__WORKING DATA__:

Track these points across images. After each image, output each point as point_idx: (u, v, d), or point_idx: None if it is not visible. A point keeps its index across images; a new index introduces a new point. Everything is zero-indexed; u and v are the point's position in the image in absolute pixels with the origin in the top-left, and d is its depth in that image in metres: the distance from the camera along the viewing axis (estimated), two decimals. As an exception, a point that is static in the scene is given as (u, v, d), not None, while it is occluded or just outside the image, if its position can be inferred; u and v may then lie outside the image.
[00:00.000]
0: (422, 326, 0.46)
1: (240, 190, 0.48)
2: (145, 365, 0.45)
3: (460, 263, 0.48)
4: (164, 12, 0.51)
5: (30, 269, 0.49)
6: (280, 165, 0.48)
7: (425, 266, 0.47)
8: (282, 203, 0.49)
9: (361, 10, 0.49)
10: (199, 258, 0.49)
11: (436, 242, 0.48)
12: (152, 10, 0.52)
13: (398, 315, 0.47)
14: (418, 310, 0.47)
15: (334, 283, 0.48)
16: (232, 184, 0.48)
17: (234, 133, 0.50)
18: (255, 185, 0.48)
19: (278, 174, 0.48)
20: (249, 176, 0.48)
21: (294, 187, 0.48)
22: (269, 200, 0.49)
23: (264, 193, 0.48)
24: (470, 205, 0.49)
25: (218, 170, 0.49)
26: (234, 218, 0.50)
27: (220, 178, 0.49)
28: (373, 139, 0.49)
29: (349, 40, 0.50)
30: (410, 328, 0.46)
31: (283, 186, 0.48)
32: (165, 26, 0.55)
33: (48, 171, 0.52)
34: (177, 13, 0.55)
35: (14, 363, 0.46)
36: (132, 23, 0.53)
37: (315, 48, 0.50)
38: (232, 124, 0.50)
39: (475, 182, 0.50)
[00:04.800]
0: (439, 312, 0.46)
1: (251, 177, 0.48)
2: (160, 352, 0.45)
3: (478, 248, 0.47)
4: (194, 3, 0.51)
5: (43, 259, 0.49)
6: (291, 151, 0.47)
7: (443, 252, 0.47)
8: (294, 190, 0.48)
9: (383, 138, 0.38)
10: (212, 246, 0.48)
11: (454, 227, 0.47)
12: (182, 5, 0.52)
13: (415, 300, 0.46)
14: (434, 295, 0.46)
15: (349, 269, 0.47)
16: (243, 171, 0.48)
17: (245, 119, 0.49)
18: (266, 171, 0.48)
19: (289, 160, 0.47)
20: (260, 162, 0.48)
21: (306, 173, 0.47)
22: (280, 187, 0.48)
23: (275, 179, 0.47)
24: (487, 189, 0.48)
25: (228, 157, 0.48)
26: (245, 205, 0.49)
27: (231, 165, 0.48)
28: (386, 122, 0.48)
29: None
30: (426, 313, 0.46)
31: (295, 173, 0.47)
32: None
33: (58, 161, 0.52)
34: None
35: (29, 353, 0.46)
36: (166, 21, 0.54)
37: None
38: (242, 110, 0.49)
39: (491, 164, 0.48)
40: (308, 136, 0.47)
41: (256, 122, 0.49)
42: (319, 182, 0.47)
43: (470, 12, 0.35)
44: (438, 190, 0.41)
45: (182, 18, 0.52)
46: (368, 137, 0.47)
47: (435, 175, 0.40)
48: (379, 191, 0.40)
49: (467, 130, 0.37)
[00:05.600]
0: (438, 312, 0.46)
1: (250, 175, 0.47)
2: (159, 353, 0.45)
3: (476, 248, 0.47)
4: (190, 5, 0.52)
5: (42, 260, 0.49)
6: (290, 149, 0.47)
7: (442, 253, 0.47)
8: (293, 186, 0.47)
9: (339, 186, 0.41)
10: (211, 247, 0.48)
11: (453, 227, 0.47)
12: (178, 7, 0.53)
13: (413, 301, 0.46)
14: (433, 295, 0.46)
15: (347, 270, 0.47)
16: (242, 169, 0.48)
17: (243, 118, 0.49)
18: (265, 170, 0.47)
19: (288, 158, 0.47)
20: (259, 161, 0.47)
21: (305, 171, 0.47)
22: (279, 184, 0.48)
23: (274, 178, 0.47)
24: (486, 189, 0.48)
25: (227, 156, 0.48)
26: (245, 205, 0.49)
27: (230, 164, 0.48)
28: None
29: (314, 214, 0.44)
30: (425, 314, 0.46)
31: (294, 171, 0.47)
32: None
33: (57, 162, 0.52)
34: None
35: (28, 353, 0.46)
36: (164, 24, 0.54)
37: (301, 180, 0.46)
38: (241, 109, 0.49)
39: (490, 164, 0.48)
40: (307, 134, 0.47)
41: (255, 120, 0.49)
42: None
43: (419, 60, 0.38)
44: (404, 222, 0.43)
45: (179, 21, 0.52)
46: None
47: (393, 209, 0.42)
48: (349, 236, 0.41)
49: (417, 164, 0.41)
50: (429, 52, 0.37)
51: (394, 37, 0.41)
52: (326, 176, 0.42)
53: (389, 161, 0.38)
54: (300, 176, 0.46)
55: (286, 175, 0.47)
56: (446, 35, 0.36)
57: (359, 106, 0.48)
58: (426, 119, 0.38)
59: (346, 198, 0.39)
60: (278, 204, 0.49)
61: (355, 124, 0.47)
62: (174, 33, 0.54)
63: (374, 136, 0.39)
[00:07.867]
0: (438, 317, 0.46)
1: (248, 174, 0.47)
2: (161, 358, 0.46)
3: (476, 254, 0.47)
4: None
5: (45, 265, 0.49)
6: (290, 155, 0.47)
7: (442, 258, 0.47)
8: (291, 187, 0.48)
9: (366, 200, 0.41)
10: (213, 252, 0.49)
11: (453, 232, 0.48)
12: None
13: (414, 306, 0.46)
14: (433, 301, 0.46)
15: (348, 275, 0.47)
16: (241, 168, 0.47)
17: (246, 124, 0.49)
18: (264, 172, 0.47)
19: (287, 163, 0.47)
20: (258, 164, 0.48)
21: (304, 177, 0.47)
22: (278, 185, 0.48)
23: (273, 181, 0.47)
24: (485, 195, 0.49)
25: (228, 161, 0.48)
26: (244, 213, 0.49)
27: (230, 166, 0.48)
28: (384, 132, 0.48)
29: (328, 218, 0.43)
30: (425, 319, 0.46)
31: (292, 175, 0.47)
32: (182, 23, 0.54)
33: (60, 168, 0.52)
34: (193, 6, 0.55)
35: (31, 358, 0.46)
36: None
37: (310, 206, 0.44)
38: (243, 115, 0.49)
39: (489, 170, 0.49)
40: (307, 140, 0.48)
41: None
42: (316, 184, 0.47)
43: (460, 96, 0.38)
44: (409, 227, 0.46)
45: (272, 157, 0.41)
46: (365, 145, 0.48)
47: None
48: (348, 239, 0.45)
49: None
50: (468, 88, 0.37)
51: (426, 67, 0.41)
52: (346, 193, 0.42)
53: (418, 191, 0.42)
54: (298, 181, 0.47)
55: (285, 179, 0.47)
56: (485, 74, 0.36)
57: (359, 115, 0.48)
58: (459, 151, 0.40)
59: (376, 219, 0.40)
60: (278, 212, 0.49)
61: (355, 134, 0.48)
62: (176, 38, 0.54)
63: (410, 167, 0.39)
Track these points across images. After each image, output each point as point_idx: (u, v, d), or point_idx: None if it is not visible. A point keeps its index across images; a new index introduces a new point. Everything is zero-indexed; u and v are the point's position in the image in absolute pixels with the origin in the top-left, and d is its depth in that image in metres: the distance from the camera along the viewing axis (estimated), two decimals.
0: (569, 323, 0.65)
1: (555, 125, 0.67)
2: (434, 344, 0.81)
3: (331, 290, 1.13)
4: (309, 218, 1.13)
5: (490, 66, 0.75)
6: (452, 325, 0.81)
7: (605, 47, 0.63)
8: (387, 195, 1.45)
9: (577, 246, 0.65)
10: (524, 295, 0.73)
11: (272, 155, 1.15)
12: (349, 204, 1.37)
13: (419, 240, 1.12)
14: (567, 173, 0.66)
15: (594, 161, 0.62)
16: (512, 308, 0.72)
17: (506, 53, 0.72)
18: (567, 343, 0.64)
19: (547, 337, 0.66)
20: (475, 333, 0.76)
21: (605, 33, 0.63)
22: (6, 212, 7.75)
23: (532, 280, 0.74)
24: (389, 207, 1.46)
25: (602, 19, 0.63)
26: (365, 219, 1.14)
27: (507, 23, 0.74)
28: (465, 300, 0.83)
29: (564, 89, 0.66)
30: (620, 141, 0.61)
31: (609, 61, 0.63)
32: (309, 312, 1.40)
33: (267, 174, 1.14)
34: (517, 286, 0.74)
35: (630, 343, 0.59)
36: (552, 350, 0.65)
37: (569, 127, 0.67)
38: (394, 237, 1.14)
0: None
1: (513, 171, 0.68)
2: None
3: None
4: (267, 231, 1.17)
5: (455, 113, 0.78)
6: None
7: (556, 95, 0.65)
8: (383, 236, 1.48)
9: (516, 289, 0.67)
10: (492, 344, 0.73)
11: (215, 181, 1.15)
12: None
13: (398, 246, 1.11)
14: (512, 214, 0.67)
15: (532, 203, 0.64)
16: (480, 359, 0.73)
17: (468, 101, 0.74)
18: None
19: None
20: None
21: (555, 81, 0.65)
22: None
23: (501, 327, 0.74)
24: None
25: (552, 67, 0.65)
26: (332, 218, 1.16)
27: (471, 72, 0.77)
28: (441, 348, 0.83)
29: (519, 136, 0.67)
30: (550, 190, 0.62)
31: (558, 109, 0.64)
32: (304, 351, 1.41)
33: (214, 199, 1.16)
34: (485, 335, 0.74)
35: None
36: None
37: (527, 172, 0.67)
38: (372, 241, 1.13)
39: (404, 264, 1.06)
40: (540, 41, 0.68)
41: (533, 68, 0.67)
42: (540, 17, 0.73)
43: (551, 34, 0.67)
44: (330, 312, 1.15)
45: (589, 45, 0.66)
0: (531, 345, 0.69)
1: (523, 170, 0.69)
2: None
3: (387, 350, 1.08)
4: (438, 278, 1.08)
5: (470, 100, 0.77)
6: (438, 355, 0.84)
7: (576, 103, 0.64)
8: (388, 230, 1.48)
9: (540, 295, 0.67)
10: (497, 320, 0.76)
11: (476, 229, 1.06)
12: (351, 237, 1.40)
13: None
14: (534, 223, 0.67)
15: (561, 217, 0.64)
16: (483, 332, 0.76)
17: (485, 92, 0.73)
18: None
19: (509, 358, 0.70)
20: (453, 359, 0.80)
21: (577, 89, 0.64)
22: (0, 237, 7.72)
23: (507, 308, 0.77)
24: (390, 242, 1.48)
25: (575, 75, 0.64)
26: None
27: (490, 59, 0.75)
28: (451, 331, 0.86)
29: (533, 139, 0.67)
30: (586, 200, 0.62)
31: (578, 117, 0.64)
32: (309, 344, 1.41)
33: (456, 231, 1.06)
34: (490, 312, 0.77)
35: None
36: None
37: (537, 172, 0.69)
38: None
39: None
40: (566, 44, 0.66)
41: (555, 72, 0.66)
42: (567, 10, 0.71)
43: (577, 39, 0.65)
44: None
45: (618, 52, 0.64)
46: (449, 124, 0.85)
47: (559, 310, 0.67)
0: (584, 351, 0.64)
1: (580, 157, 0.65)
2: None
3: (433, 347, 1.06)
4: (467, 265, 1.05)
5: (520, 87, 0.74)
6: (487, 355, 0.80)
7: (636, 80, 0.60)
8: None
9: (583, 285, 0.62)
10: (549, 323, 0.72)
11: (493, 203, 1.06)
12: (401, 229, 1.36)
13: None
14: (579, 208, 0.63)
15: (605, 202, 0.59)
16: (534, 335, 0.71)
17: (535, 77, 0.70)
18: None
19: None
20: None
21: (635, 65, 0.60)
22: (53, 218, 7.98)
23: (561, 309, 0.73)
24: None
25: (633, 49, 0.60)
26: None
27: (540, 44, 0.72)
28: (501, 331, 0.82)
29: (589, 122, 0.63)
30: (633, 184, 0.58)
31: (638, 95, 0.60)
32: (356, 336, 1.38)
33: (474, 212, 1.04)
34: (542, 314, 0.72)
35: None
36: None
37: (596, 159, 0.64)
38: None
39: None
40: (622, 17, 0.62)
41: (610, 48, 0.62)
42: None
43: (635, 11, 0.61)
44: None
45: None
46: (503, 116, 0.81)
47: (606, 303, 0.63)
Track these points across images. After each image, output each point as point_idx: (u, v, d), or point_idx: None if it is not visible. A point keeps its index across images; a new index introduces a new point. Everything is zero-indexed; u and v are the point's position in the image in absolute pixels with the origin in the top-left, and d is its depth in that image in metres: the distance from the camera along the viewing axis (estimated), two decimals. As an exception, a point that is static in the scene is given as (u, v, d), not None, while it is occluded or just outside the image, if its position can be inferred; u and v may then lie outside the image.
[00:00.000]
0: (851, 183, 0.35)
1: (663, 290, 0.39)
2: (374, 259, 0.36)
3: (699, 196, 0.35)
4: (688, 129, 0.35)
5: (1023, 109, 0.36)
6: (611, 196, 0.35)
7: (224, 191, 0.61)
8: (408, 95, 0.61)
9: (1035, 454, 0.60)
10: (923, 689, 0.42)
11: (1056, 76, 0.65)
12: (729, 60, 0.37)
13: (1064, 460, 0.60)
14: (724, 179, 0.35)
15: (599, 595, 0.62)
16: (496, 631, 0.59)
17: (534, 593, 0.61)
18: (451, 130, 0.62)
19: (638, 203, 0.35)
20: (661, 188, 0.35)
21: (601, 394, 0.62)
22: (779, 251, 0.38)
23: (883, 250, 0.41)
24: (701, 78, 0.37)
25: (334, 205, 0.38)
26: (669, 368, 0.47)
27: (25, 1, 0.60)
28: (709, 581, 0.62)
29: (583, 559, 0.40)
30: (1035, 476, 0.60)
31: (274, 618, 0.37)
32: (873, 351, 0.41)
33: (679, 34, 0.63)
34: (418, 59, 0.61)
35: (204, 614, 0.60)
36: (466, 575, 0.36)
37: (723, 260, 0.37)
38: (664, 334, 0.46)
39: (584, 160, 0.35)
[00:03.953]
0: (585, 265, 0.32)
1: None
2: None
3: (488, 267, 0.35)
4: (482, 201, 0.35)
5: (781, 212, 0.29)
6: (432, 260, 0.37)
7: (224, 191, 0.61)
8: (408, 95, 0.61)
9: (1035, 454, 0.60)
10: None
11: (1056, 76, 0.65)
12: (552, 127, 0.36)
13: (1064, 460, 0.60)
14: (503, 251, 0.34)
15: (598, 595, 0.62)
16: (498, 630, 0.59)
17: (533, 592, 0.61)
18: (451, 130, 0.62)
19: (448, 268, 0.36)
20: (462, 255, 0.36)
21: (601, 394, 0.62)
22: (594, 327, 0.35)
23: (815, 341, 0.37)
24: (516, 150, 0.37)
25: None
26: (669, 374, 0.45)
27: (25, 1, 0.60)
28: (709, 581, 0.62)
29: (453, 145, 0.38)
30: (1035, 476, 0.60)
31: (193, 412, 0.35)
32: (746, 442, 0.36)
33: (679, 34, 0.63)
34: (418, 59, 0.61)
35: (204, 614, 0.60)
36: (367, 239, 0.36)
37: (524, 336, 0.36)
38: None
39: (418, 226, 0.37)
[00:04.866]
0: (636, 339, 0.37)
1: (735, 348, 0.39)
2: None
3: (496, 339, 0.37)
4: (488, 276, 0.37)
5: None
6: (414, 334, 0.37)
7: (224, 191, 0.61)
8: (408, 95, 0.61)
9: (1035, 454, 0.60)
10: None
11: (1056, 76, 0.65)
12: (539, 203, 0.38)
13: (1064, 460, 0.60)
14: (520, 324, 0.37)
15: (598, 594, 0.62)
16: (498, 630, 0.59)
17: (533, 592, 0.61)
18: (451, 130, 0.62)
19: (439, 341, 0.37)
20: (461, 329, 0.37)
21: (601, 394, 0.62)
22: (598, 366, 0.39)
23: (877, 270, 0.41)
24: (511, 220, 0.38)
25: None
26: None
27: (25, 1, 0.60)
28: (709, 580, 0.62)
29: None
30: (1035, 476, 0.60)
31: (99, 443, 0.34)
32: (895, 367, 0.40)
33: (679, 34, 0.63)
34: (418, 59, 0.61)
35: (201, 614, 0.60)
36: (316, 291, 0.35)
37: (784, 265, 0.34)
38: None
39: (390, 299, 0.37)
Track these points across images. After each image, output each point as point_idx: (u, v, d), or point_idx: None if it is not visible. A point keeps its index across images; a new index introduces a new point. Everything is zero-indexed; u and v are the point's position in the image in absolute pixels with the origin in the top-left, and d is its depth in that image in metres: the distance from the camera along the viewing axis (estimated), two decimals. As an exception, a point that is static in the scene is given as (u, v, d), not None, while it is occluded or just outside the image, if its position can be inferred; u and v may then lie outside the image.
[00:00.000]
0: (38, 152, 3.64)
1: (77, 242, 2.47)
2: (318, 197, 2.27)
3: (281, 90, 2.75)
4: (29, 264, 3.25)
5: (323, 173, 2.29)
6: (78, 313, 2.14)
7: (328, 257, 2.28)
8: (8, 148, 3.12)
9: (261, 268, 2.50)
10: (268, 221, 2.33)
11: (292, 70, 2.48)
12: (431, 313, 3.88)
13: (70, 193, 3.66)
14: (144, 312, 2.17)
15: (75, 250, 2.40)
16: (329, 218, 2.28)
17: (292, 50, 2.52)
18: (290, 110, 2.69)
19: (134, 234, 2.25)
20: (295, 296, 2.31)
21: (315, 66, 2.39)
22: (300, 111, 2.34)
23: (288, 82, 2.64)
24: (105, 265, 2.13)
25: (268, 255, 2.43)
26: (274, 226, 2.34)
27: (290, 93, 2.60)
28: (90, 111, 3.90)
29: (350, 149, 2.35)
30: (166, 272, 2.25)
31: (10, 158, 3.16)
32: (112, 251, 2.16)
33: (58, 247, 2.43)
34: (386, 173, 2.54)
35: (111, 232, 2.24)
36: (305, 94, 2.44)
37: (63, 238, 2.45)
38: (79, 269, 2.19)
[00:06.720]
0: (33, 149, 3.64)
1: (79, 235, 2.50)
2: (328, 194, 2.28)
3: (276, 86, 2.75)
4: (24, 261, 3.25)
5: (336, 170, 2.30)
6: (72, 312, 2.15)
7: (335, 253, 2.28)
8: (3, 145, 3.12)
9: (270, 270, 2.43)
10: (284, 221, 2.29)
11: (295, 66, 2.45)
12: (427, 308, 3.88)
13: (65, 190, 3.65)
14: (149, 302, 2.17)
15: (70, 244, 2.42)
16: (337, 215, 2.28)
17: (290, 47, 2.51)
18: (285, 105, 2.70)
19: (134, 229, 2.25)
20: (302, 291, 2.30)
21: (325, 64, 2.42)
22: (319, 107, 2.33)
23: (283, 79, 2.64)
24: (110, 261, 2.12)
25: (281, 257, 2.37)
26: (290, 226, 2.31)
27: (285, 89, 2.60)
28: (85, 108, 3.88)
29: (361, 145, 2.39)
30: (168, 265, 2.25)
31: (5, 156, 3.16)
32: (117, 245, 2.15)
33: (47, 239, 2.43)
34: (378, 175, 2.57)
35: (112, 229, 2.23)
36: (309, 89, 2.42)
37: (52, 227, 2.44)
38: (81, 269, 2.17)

__WORK INSTRUCTION__:
The response should hold only an exact repeat of the lines from the one with "17: (292, 50, 2.52)" to the final line of the listing above.

__WRITTEN SOLUTION__:
17: (292, 50, 2.52)
18: (290, 110, 2.69)
19: (134, 234, 2.25)
20: (295, 296, 2.31)
21: (315, 66, 2.39)
22: (300, 111, 2.34)
23: (288, 82, 2.64)
24: (105, 265, 2.13)
25: (268, 255, 2.43)
26: (274, 226, 2.34)
27: (290, 93, 2.60)
28: (90, 111, 3.90)
29: (350, 149, 2.35)
30: (166, 272, 2.25)
31: (10, 158, 3.16)
32: (112, 251, 2.16)
33: (58, 247, 2.43)
34: (386, 173, 2.54)
35: (111, 232, 2.24)
36: (305, 94, 2.44)
37: (63, 238, 2.45)
38: (79, 269, 2.19)
[00:06.720]
0: (33, 149, 3.64)
1: (79, 235, 2.50)
2: (328, 194, 2.28)
3: (276, 86, 2.75)
4: (24, 261, 3.25)
5: (336, 170, 2.30)
6: (72, 312, 2.15)
7: (335, 253, 2.28)
8: (3, 145, 3.12)
9: (270, 270, 2.43)
10: (284, 221, 2.29)
11: (295, 66, 2.45)
12: (427, 308, 3.88)
13: (65, 190, 3.65)
14: (149, 302, 2.17)
15: (70, 244, 2.42)
16: (337, 215, 2.28)
17: (290, 47, 2.51)
18: (285, 105, 2.70)
19: (134, 229, 2.25)
20: (302, 291, 2.30)
21: (325, 64, 2.42)
22: (319, 107, 2.33)
23: (283, 79, 2.64)
24: (110, 261, 2.12)
25: (281, 257, 2.37)
26: (290, 226, 2.31)
27: (285, 89, 2.60)
28: (85, 108, 3.88)
29: (361, 145, 2.39)
30: (168, 265, 2.25)
31: (5, 156, 3.16)
32: (117, 245, 2.15)
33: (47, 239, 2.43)
34: (378, 175, 2.57)
35: (112, 229, 2.23)
36: (309, 89, 2.42)
37: (52, 227, 2.44)
38: (81, 269, 2.17)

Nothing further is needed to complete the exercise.